Why care about schools? They are the lifeblood of communities | Letter

These are challenging times for public education. Schools are under intense scrutiny for what they spend, how they teach, who they teach, and what they teach. All Districts face staffing shortages and enrollment declines. Rural schools, including ours, are under even more financial stress, being shortchanged by inequitable state funding formulas. Tough times sadly have resulted in failed levies elsewhere.

Look, everyone knows that our island is a uniquely high-cost place with significant taxation to match as well as a skewed age demographic.

So why care if one has no children? Because schools, especially in rural America, are the very lifeblood of communities. The San Juan Island School District is the embodiment of that fact. Small towns without good schools turn inward, wither, and die, if not actually, emotionally. Our District is one of the cornerstones of what makes life worth living here.

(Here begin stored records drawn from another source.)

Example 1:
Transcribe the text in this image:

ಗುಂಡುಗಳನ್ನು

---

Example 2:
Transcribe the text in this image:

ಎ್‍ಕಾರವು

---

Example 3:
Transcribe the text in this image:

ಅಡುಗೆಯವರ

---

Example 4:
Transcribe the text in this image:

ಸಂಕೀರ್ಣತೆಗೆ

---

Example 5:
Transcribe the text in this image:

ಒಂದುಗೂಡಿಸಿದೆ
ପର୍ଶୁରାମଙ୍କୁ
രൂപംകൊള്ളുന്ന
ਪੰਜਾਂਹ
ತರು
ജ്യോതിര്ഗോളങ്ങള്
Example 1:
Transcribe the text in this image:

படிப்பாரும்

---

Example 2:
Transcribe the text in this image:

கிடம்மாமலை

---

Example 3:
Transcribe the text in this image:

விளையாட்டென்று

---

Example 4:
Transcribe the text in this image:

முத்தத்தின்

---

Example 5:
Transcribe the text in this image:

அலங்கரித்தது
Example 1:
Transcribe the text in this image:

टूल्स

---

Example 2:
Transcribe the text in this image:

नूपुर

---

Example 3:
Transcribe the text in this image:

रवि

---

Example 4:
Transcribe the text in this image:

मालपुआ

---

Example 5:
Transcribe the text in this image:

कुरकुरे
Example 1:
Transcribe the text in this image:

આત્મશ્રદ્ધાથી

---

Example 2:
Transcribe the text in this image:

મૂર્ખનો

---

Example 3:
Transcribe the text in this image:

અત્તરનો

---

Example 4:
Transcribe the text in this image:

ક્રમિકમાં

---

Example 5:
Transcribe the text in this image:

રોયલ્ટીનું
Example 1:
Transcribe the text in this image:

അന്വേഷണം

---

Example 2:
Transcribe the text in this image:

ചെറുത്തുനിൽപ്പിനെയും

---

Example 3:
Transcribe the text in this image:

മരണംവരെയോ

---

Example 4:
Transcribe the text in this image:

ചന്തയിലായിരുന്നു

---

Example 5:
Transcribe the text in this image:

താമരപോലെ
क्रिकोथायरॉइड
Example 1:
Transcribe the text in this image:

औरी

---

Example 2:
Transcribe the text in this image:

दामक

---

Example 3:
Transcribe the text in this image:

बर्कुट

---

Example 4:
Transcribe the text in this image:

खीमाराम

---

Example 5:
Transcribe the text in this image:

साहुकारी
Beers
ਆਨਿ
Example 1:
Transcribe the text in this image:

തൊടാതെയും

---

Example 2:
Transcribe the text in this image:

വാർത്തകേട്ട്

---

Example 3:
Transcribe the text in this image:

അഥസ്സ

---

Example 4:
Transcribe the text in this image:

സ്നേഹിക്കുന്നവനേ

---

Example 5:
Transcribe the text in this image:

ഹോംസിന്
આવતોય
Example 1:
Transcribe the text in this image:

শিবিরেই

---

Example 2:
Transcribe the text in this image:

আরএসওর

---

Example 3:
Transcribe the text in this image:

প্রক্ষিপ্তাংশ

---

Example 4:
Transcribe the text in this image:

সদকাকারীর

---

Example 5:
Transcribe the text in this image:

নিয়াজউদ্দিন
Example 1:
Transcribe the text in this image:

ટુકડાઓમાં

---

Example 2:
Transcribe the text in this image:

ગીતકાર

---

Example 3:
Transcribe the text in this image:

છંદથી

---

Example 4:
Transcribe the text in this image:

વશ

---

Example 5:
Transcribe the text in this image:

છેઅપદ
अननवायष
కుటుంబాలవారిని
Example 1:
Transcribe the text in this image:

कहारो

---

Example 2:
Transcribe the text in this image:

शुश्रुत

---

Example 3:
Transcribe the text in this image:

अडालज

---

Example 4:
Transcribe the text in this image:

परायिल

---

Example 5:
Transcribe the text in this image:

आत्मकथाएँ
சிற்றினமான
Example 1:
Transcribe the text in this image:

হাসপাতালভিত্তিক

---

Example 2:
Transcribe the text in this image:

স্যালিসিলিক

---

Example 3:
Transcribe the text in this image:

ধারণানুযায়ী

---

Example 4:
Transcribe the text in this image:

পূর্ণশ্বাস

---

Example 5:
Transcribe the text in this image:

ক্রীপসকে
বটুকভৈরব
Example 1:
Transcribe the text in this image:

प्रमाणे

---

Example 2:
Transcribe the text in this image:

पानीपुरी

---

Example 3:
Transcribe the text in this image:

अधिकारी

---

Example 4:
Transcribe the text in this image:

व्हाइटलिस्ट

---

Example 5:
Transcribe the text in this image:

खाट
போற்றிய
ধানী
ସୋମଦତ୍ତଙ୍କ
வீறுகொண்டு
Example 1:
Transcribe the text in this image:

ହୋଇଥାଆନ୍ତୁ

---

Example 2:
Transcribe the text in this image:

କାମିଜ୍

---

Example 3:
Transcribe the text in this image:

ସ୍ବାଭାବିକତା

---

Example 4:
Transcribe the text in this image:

In our two decades here, there have been many ups and downs in our schools including serious financial threats, managerial turbulence, and the pandemic. Over those 20 years, we have seen the evolution of a superb management team, teachers, and support staff who have collectively navigated through challenges and delivered excellence for our kids, preparing them for adulthood, and contributing to our community.

Others will certainly detail needs and costs that the 2024 Levy entails. First-class public education is essential to democracy. We believe that the requests are both prudent and necessary, and encourage all to vote YES on Feb. 9.